Angelo Mathews bats during training at Suriyawewa ahead of the third ODI against Afghanistan.

Rex Clementine
at Suriyawewa

Having failed to qualify automatically for the World Cup later this year, Sri Lanka will be flying shortly to Zimbabwe to secure one of the two remaining slots for the sport’s showpiece event. But before that they have got to finish off the ODI series against Afghanistan and the former champions will be hoping that they will be able to clinch the series prior to flying off to Harare.

After losing the first ODI by six wickets, Sri Lanka bounced back to square the series with a 132-run win on Sunday. That was a match where they basically produced the perfect game and ticked all the boxes.

The top order gave a solid start before the middle order capitalized on it and the lower middle order finished things off in style scoring 109 runs from the last ten overs. Sri Lanka piled up 323 for six and Afghanistan were never in the hunt as they were shot out for 191.

“The last game was a perfect exhibition of our plans. Everything was executed well. Since we had wickets in hand we could take risks. We could double the score and that was the plan. That’s what we want to do,” Sri Lanka’s Batting Coach Naveed Nawaz told journalists.

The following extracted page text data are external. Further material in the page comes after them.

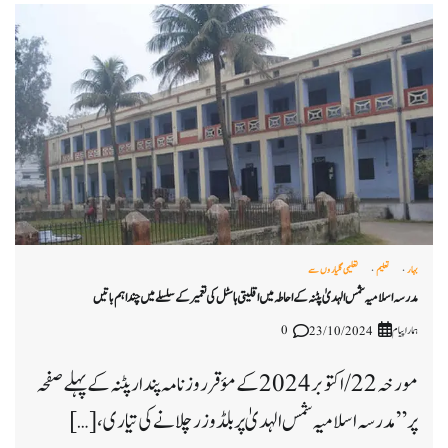
بہار
تعلیم
تعلیمی گلیاروں سے
مدرسہ اسلامیہ شمس الہدیٰ پٹنہ کے احاطہ میں اقلیتی ہاسٹل کی تعمیر کے سلسلے میں چند اہم باتیں
ہمارا پیام
0
23/10/2024
مورخہ 22 / اکتوبر 2024 کے مؤقر روزنامہ پندار پٹنہ کے پہلے صفحہ
پر ” مدرسہ اسلامیہ شمس الہدیٰ پر بلڈوزر چلانے کی تیاری ، […]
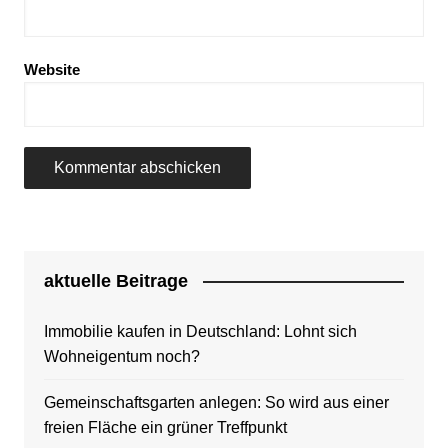
Website
aktuelle Beitrage
Immobilie kaufen in Deutschland: Lohnt sich
Wohneigentum noch?
Gemeinschaftsgarten anlegen: So wird aus einer
freien Fläche ein grüner Treffpunkt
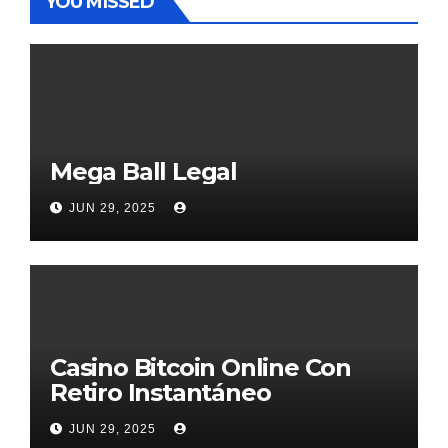
YOU MISSED
Mega Ball Legal
JUN 29, 2025
Casino Bitcoin Online Con
Retiro Instantáneo
JUN 29, 2025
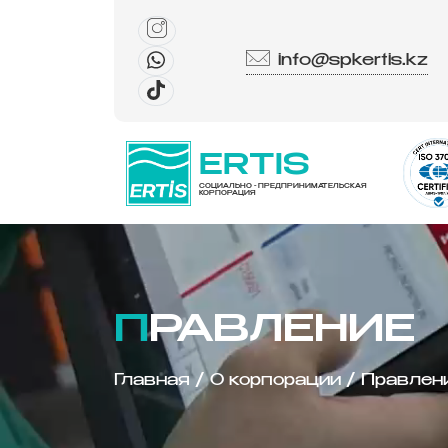
info@spkertis.kz
ERTIS
СОЦИАЛЬНО - ПРЕДПРИНИМАТЕЛЬСКАЯ
КОРПОРАЦИЯ
ПРАВЛЕНИЕ
Главная
/
О корпорации
/
Правлен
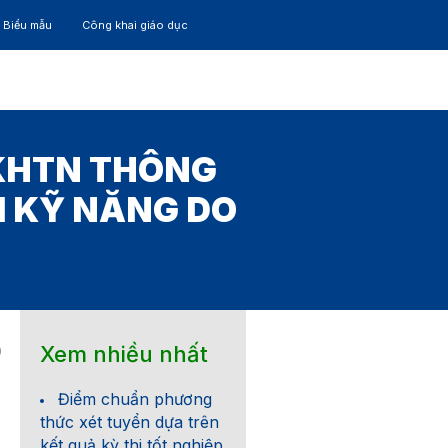
– Biểu mẫu
Công khai giáo dục
TÁC
30 NĂM
KHTN THÔNG
I KỸ NĂNG DO
Xem nhiều nhất
9
Điểm chuẩn phương
thức xét tuyển dựa trên
kết quả kỳ thi tốt nghiệp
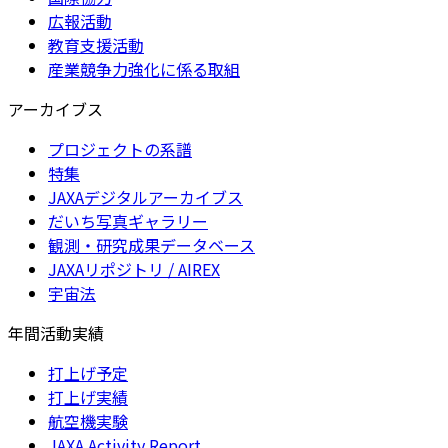
広報活動
教育支援活動
産業競争力強化に係る取組
アーカイブス
プロジェクトの系譜
特集
JAXAデジタルアーカイブス
だいち写真ギャラリー
観測・研究成果データベース
JAXAリポジトリ / AIREX
宇宙法
年間活動実績
打上げ予定
打上げ実績
航空機実験
JAXA Activity Report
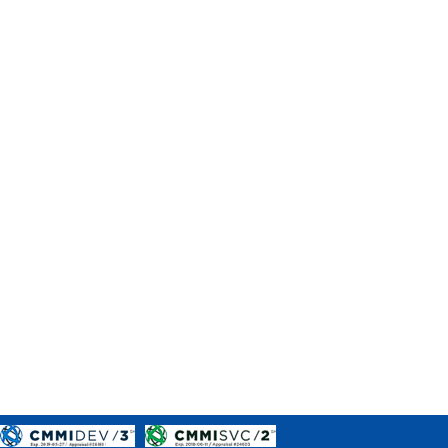
CONSULTA MEUS RECURSOS PLR
CONSULTA TODOS RECURSOS PLR
CONSULTA QUESTIONAMENTO / ESCLARECIMENTO
PLR
SERVIÇOS
PGDE - PROGRAMA DE GERENCIAMENTO DO
DESEMPENHO DOS EMPREGADOS DA EMPREL
AFASTAMENTOS DOS FUNCIONÁRIOS
CAPACITAÇÃO
EVENTOS DA EMPREL
PPP - PERFIL PROFISSIOGRÁFICO
PREVIDENCIÁRIO
PROGRAMA QUALIDADE DE VIDA
PROGRAMA DE ESTAGIÁRIO
SAÚDE DO TRABALHADOR
PGDE 2022
PGDE 2023
PGDE 2024
GESTÃO DA INFORMAÇÃO
BOLETIM INFORMATIVO
BPM-DAF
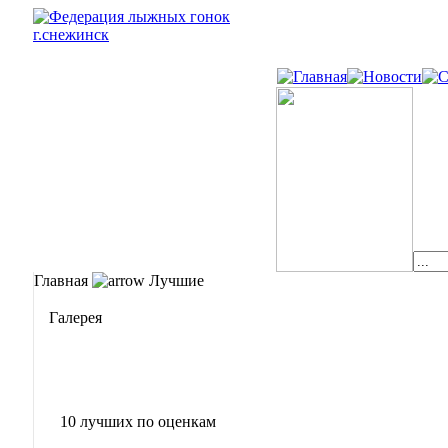
Главная
Лучшие
Галерея
10 лучших по оценкам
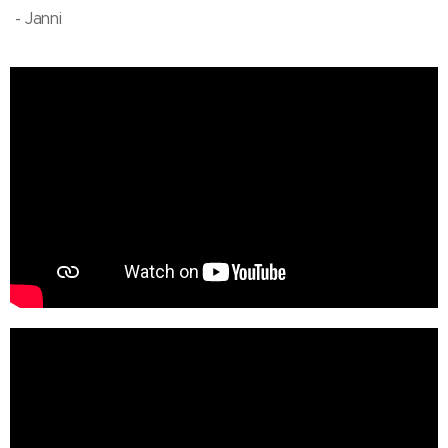
- Janni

Prior to this series, we had a free period and we worked a lot on players’ fitness at the High-Performance Center. During this series we brought in a dietician and planned our food patterns. There is also a psychologist around. This is all done in a bid to establish whatever we have lost in the last few years,” Nawaz added.

While Sri Lanka are fretting over World Cup qualifications, there’s no such trouble for Afghanistan. Their captain Hashmatullah Shahidi told journalists that they will be one of the dark horses during the World Cup.

“Our ratings are improving day by day and match by match. We believe that we can do something special in this World Cup. We will be one of the best teams in the World Cup. We are the dark horses. The Asian conditions will suit our spin bowlers and we are excited,” Hashmatullah Shahidi said.

For today’s series decider leg-spinner Rashid Khan is expected to make a comeback having missed the first two ODIs due to a back injury.

“He is obviously our star performer. We didn’t want to take any risks with him as we have the Asia Cup and the World Cup. We will assess his situation during training and make a call whether he is ready to feature in the final game. It will mean a lot to us to come here to Sri Lanka and beat them in their own backyard,” the Afghan captain said.